The finished copy should match every record exactly and contain no pictures.

________

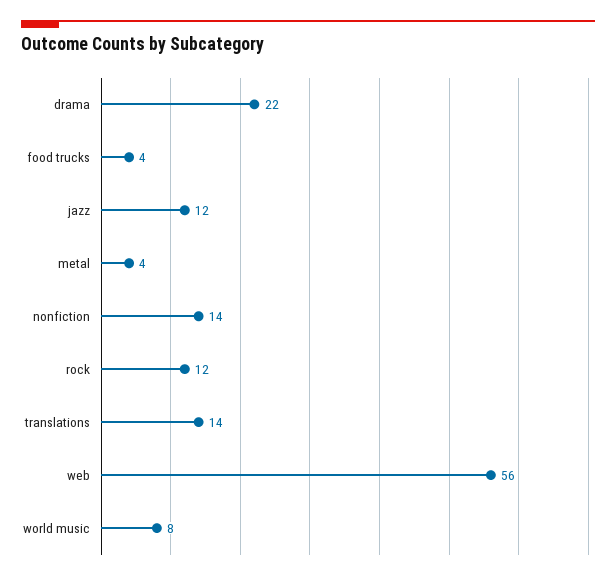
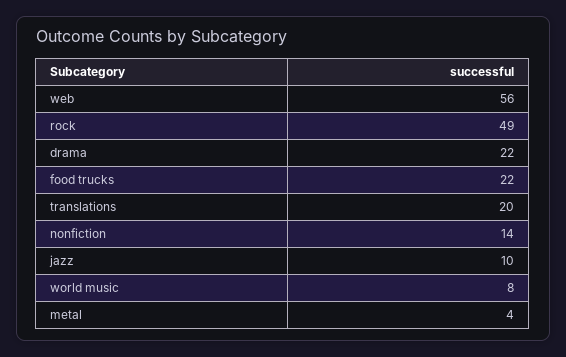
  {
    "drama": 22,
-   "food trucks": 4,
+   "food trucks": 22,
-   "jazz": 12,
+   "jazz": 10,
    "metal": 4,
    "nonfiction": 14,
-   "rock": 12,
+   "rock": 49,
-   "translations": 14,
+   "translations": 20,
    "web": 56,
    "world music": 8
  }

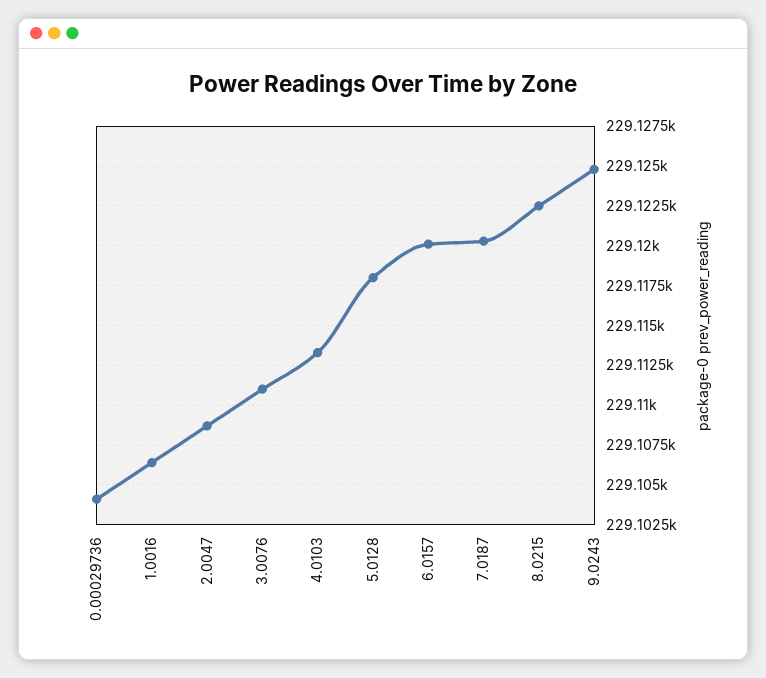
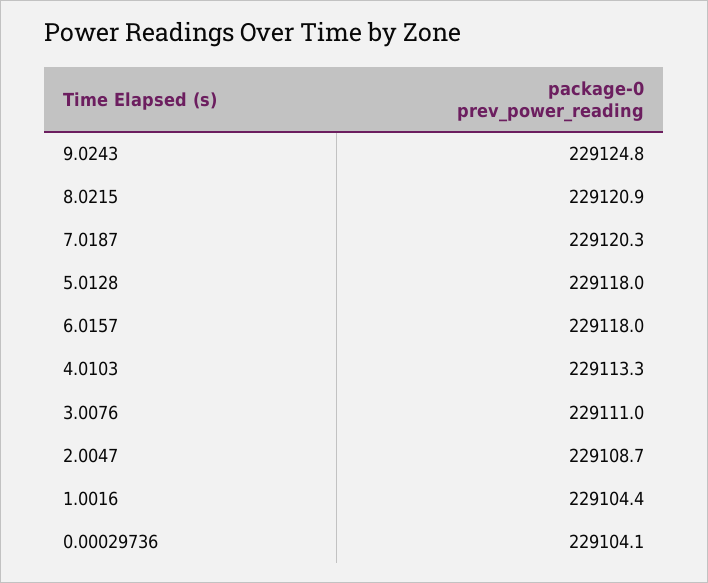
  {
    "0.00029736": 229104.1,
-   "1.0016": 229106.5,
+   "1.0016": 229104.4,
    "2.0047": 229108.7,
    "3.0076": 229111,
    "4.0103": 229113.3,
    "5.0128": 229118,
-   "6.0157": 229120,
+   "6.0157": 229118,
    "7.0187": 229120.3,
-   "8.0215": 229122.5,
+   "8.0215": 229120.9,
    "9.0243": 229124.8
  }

________

**Answer space:**
  {
    "drama": 22,
-   "food trucks": 4,
+   "food trucks": 22,
-   "jazz": 12,
+   "jazz": 10,
    "metal": 4,
    "nonfiction": 14,
-   "rock": 12,
+   "rock": 49,
-   "translations": 14,
+   "translations": 20,
    "web": 56,
    "world music": 8
  }

  {
    "0.00029736": 229104.1,
-   "1.0016": 229106.5,
+   "1.0016": 229104.4,
    "2.0047": 229108.7,
    "3.0076": 229111,
    "4.0103": 229113.3,
    "5.0128": 229118,
-   "6.0157": 229120,
+   "6.0157": 229118,
    "7.0187": 229120.3,
-   "8.0215": 229122.5,
+   "8.0215": 229120.9,
    "9.0243": 229124.8
  }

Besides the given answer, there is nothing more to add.